» DATA TO PROCESS:
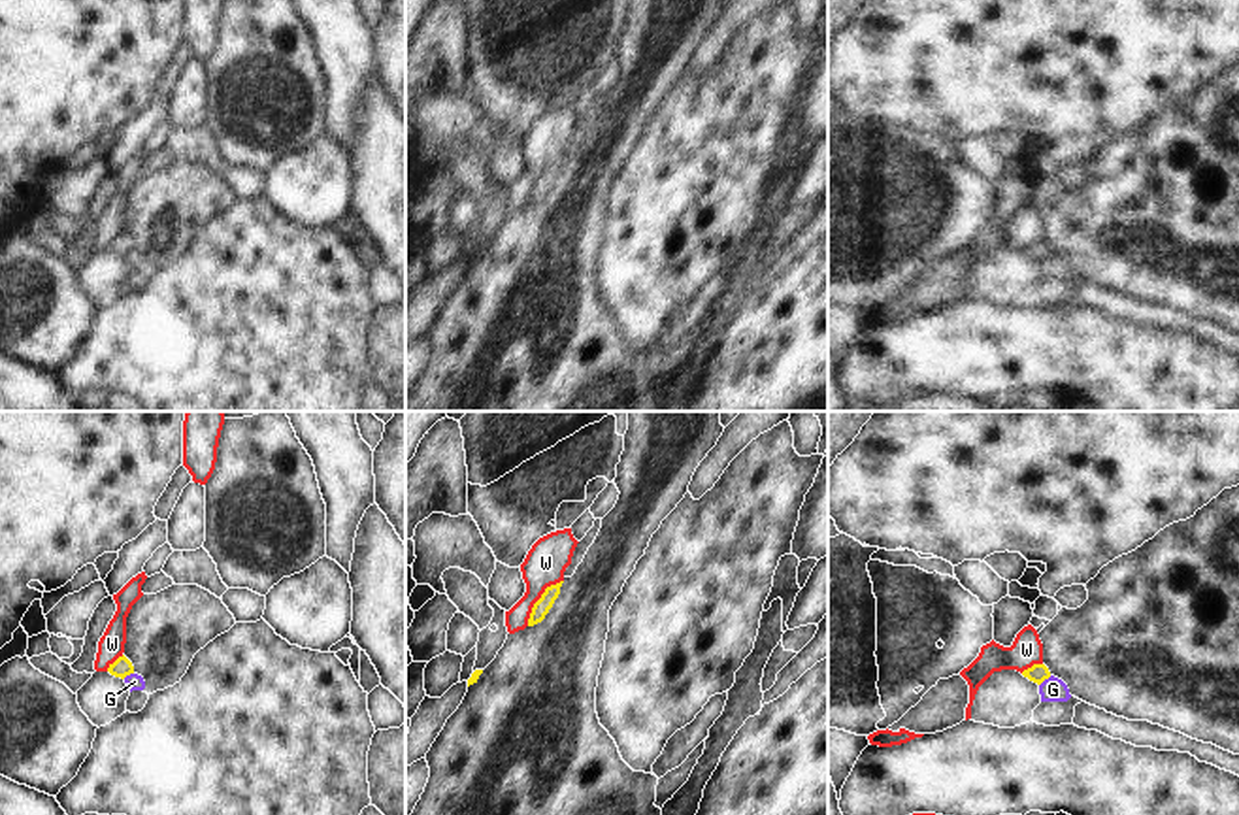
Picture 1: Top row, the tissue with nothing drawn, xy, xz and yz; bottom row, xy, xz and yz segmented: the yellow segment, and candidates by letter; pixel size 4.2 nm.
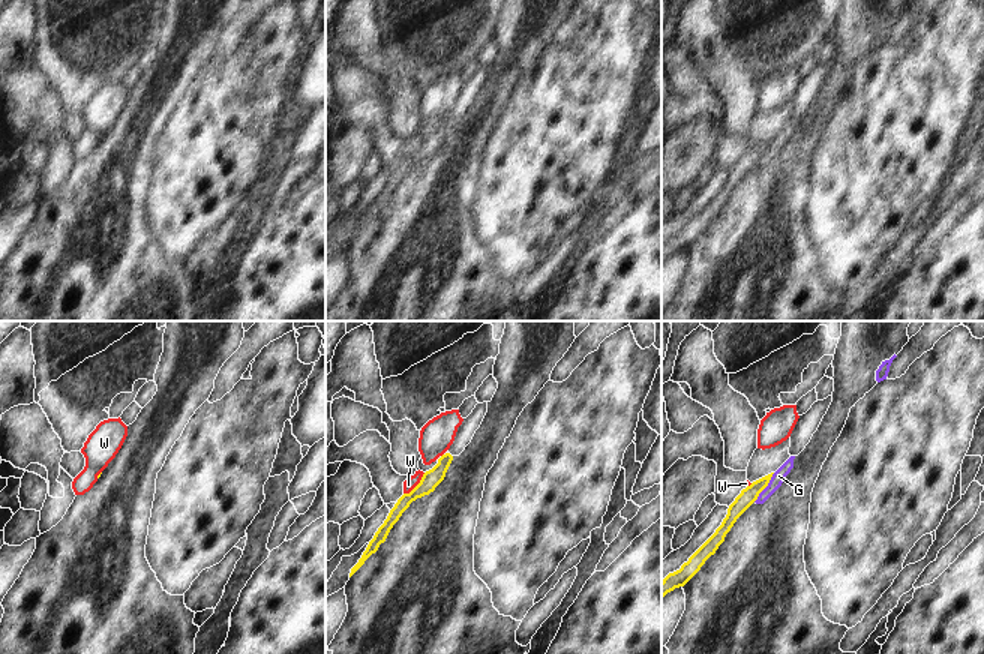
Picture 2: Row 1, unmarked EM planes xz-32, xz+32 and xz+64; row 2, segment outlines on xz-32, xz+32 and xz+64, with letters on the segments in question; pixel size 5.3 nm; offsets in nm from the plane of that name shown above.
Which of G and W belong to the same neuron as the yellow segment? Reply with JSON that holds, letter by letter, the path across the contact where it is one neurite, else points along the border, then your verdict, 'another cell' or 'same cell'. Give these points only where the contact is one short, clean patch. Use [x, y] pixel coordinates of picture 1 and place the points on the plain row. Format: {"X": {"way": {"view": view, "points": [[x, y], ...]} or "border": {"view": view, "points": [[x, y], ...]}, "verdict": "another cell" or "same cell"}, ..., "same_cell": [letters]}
{"G": {"verdict": "another cell"}, "W": {"border": {"view": "xz", "points": [[562, 157], [545, 166], [534, 182], [527, 202]]}, "verdict": "another cell"}, "same_cell": []}

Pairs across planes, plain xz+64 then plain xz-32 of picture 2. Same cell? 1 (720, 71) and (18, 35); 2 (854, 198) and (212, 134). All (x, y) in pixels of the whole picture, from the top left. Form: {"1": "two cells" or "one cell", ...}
{"1": "one cell", "2": "one cell"}

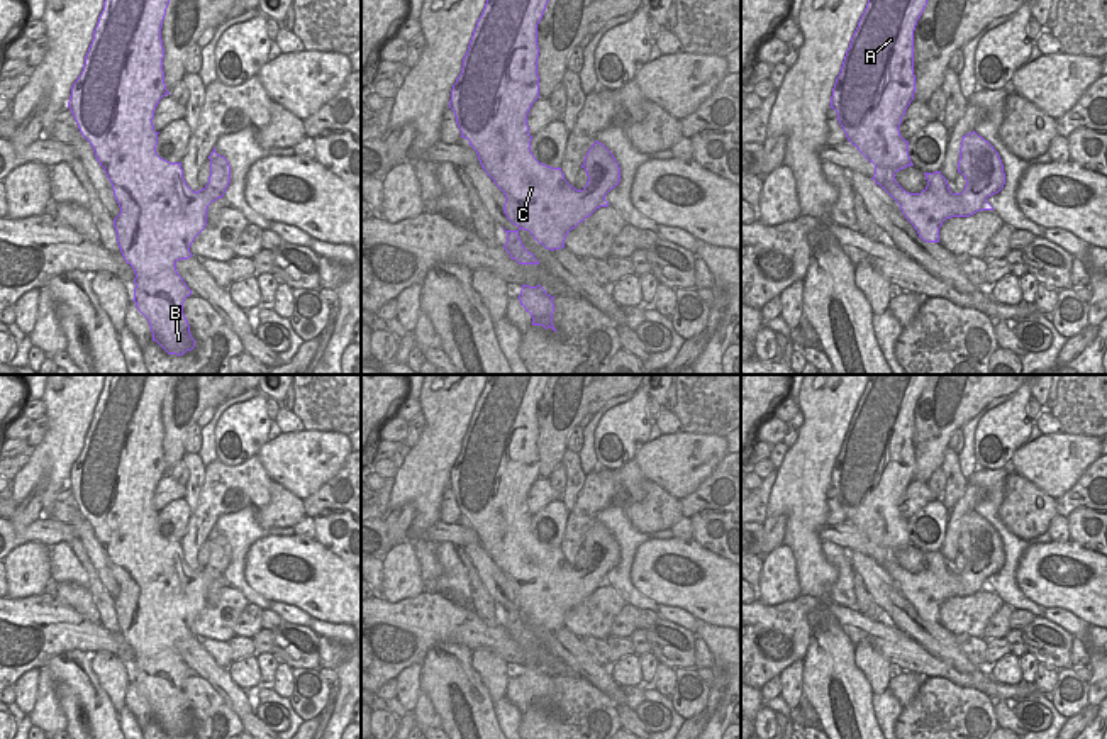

» WORK REQUEST: Print the lines from the one that contains "Pairs across planes, plain" through the last line of the data, exactly and in full, and no other lines. Pictures are not part of the copy.

» RESPONSE TO THE TASK:
Pairs across planes, plain xz+64 then plain xz-32 of picture 2. Same cell? 1 (720, 71) and (18, 35); 2 (854, 198) and (212, 134). All (x, y) in pixels of the whole picture, from the top left. Form: {"1": "two cells" or "one cell", ...}
{"1": "one cell", "2": "one cell"}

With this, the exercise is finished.